Partners will pursue regulatory pathways toward commercialization of the NGS-based diagnostics with support from BARDA. While current applications of this technology are focused on centralized laboratory systems, future applications could include combining diagnostic and biosurveillance together with point-of-care testing.

“VirCapSeq is the only sequencing technology that has the broad range coverage of unbiased high throughput sequencing with significantly greater sensitivity in the detection and identification of all vertebrate viruses, including new and emerging species,” says Vishal Kapoor, MS, deputy director for laboratory medicine at CII. “This technology can help identify novel viral threats early on in a public health emergency with the potential to contain outbreaks and prevent pandemics.”

“Our technology is poised to transform precision medicine, giving caregivers the ability to quickly pinpoint the cause of an infection so as to guide treatment,” says W. Ian Lipkin, MD, John Snow Professor of Epidemiology and CII director. “At the same time, this diagnostic tool will be a boon for public health by providing information on viruses circulating in a community.”

Next-Generation Sequencing-Based Diagnostics

Most of today’s clinical diagnostic tools are designed to detect the presence of a specific and known pathogen. These targeted assays—like the PCR and antigen tests that have become widely used during the COVID-19 pandemic—meet a critical need for diagnostics. Yet targeted diagnostic tests are reactive by design and typically are not available until after an outbreak has begun. Additionally, significant time and effort are needed to develop, verify, and validate such tests and obtain regulatory approval. When faced with a public health emergency of pandemic potential, time is crucial, and having an agnostic diagnostic test—a diagnostic that can identify any known or novel pathogen—can help accelerate a national response.

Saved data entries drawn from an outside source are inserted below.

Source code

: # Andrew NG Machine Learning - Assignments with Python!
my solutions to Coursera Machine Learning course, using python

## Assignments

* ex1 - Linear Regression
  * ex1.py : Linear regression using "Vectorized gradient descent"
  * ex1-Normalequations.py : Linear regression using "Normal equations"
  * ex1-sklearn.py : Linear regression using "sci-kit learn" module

The standard of care currently is grounded in assessing symptoms and then performing targeted testing for individual viruses. Next-generation sequencing (NGS)-based agnostic diagnostic technology has the potential to change the paradigm of care by leading with a single untargeted diagnostic to detect any and every respiratory pathogen. Therefore, these tests could provide information critical to timely and actionable patient care.

The emergence of another respiratory virus with pandemic potential is highly likely, and public health and response communities will need comprehensive diagnostic tests to quickly detect the next novel pathogen. Accelerating the development of these NGS-based agnostic diagnostics could help bolster U.S. preparedness for future outbreaks and potentially enable other opportunities for infectious disease diagnostics.

This project has been supported in whole or in part by BARDA, part of the HHS Office of the Assistant Secretary for Preparedness and Response, under Contract No. 75A50122C00012.

About VirCapSeq

VirCapSeq is a positive selection system that allows simultaneous detection, differentiation and discovery of vertebrate viruses. The system is driven by bead-anchored oligoes that are designed to bind and capture nucleic acids from all known vertebrate viruses. It was developed in the Center for Infection and Immunity (CII) and is patented by Columbia University. A 2015 study reported that the method resulted in 100 to 10,000-fold increases in sensitivity compared to conventional high-throughput tests. The test has been used in studies of type 1 diabetes in Australiarespiratory disease in Uganda, unexplained illness in Tanzania, and chikungunya in Brazil.

VirCapSeq  is a New York State-approved diagnostic test for the detection of nucleic acids of both DNA and RNA viruses in blood samples. Going forward, CII scientists will validate the technology to detect viruses in respiratory samples. Additionally, they will also make the test available with portable sequencers for point of care and biosurveillance use.